When feeding juicy foods, place them in a pan to facilitate tidy, sanitary consumption.

Because they’re omnivores, chickens are perhaps the most salvage-savvy critter on the farmstead. Historically, their cleaner-upper role predated compost piles for getting rid of food and garden waste and for generally ridding a farmscape of ticks and beetles.

The chicken’s compatriot, of course, was the pig, especially on dairies and cheese-making outfits. A pig can scarf down copious amounts of whey and spoiled milk. Chickens like these liquids too, but it takes a lot of chickens to go through 5 gallons of whey. Amazingly, in the days prior to chemical fertilizer and mechanization, skim milk offered a more reliable and cheaper protein feedstock than soybeans did. My, how times change.
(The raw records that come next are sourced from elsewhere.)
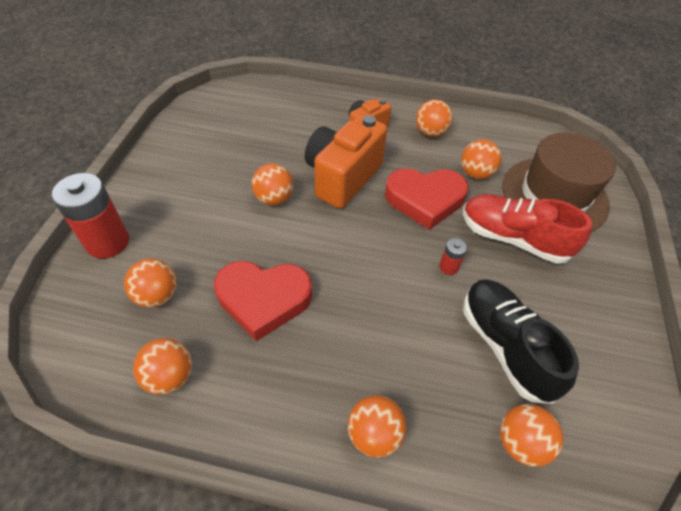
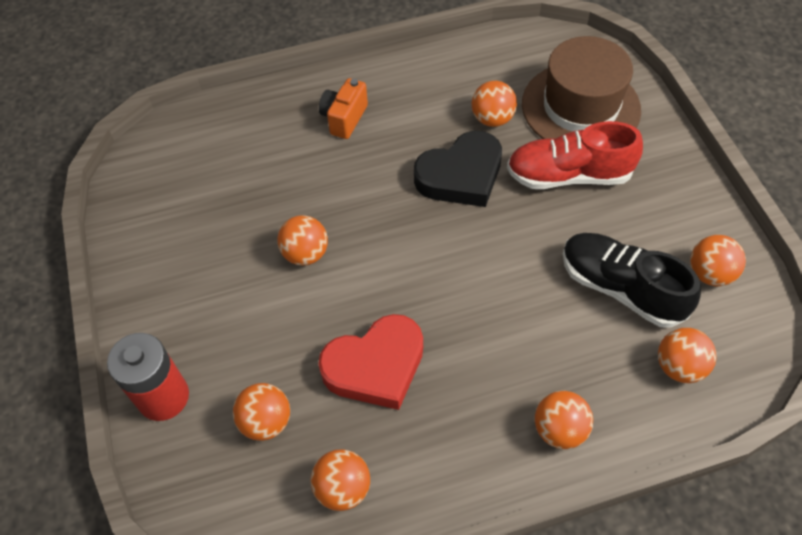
camera: 25 degrees left, 5 degrees up
(342, 177) = (360, 192): orange camera -> none
(425, 200) = (461, 175): red heart -> black heart
(430, 132) = (417, 91): orange ball -> orange ball (709, 273)
(448, 267) = (527, 237): red battery -> none

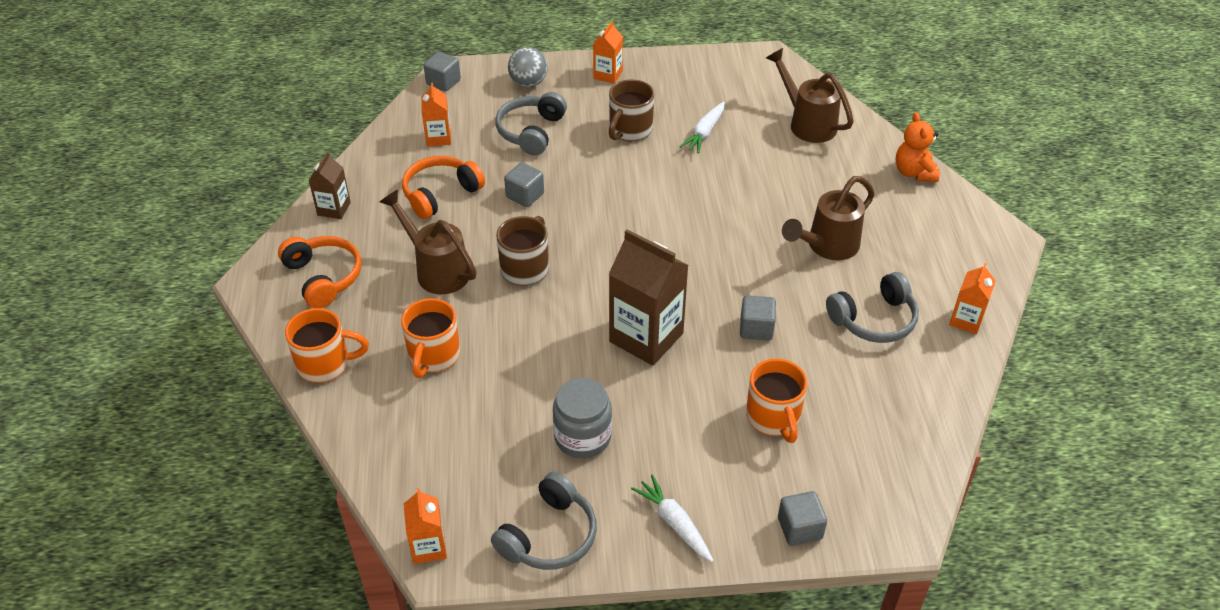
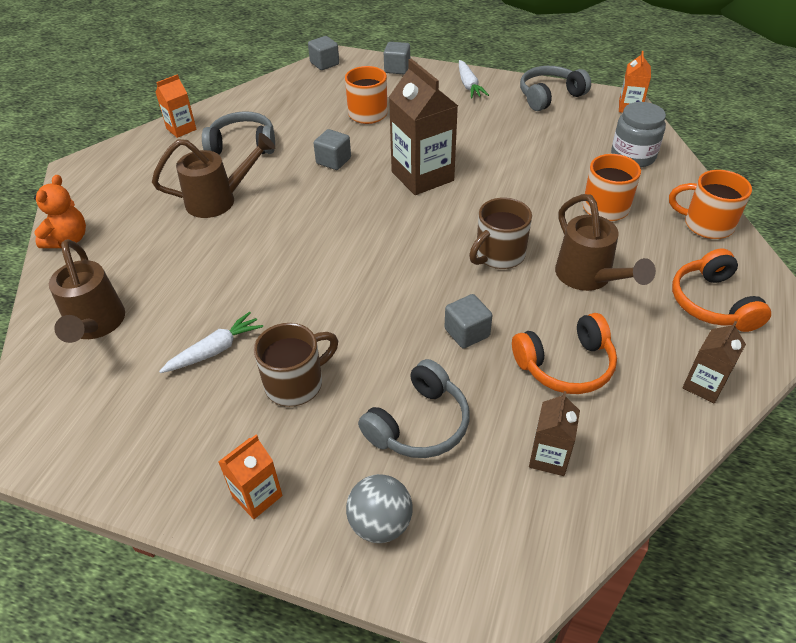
camera: 155 degrees left, 0 degrees up
(438, 138) = (549, 457): orange carton -> brown carton
(443, 82) = (514, 580): grey cube -> grey cube (324, 64)
(582, 437) = (505, 133): grey jar -> grey jar (633, 156)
Pat Foreman, chicken whisperer and guru of keeping urban flocks, says we have enough food scraps in America to feed every egg layer we need to provide all the eggs we currently use. Can you imagine a country without a single commercial egg outfit, not because the population ate no eggs, but because the food system was so tightly integrated in a closed-loop model that chickens intercepted the waste stream? Now wouldn’t that be a place to live?

Laying hens, like humans, need both protein and carbohydrates. While I’m a huge fan of feeding food scraps to chickens and have done so all my life, it’s often not a totally balanced diet. Because a bird’s metabolism is high, it’s less forgiving of nutritional shortfalls than the metabolism of other animals. Relative to muscle tissue, a bird packs on less fat than herbivores and pigs do.

Probably some of that lower stored-energy physiology is just to keep her from being too heavy to fly. After all, a chicken is a bird. Sometimes we have to remind ourselves of that. Birds have high metabolisms. They need to eat frequently and they can’t gorge themselves today and sleep it off over the next two days.

If you think you’re going to feed your chickens on kitchen scraps alone, you need to supply a constant, steady plate. Often, that’s not the way kitchen scraps develop. One day you have a bucket full and the next nothing — especially if you eat out for a couple of meals that week.